§ **DOCUMENT SEGMENT**:

==*==

GHRP-2 and GHRP-6 are alternative GHRPs sometimes substituted for Ipamorelin in older protocols. Per peptide pharmacology literature, GHRP-2 produces a larger GH pulse than Ipamorelin but also raises cortisol and prolactin; GHRP-6 increases appetite via ghrelin receptor activation as a side effect. Ipamorelin's selectivity (no cortisol, no prolactin, minimal appetite effect) is why it's the contemporary default.
Sermorelin, the parent compound of GHRH(1-29), is occasionally substituted for CJC-1295 without DAC. Per FDA records, sermorelin was previously approved for diagnostic and therapeutic use but is no longer commercially available as an FDA-approved drug. Its half-life (~10 minutes) is shorter than CJC-1295 without DAC, which is one reason CJC-1295 displaced it in community practice.
Combining CJC-1295 with multiple GHRPs in a single protocol is not documented in peer-reviewed literature and is not clinically indicated.
FAQ
How long does CJC-1295 take to start working?
Per the Teichman et al. Phase 1 trial data, single doses of CJC-1295 with DAC produce measurable IGF-1 elevation within 24 to 48 hours, with peak plasma IGF-1 levels at 2 to 3 days post-injection. Subjective effects (improved sleep, recovery, body composition changes) are typically reported by users in community surveys after 4 to 8 weeks of consistent dosing.

==*==

§ **RAW DATA**:
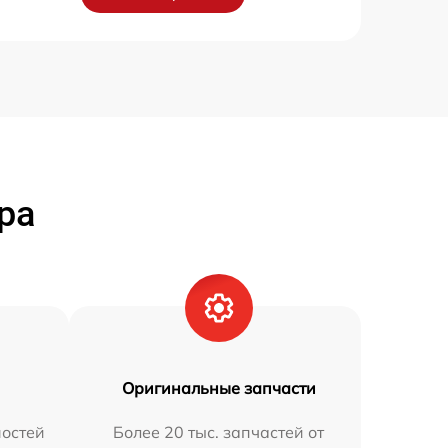
ра
Оригинальные запчасти
остей
Более 20 тыс. запчастей от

==*==

§ **WHAT IS EXPECTED**:
Quote the peptide text above word for word, in full.

§ **SOLUTION**:
GHRP-2 and GHRP-6 are alternative GHRPs sometimes substituted for Ipamorelin in older protocols. Per peptide pharmacology literature, GHRP-2 produces a larger GH pulse than Ipamorelin but also raises cortisol and prolactin; GHRP-6 increases appetite via ghrelin receptor activation as a side effect. Ipamorelin's selectivity (no cortisol, no prolactin, minimal appetite effect) is why it's the contemporary default.
Sermorelin, the parent compound of GHRH(1-29), is occasionally substituted for CJC-1295 without DAC. Per FDA records, sermorelin was previously approved for diagnostic and therapeutic use but is no longer commercially available as an FDA-approved drug. Its half-life (~10 minutes) is shorter than CJC-1295 without DAC, which is one reason CJC-1295 displaced it in community practice.
Combining CJC-1295 with multiple GHRPs in a single protocol is not documented in peer-reviewed literature and is not clinically indicated.
FAQ
How long does CJC-1295 take to start working?
Per the Teichman et al. Phase 1 trial data, single doses of CJC-1295 with DAC produce measurable IGF-1 elevation within 24 to 48 hours, with peak plasma IGF-1 levels at 2 to 3 days post-injection. Subjective effects (improved sleep, recovery, body composition changes) are typically reported by users in community surveys after 4 to 8 weeks of consistent dosing.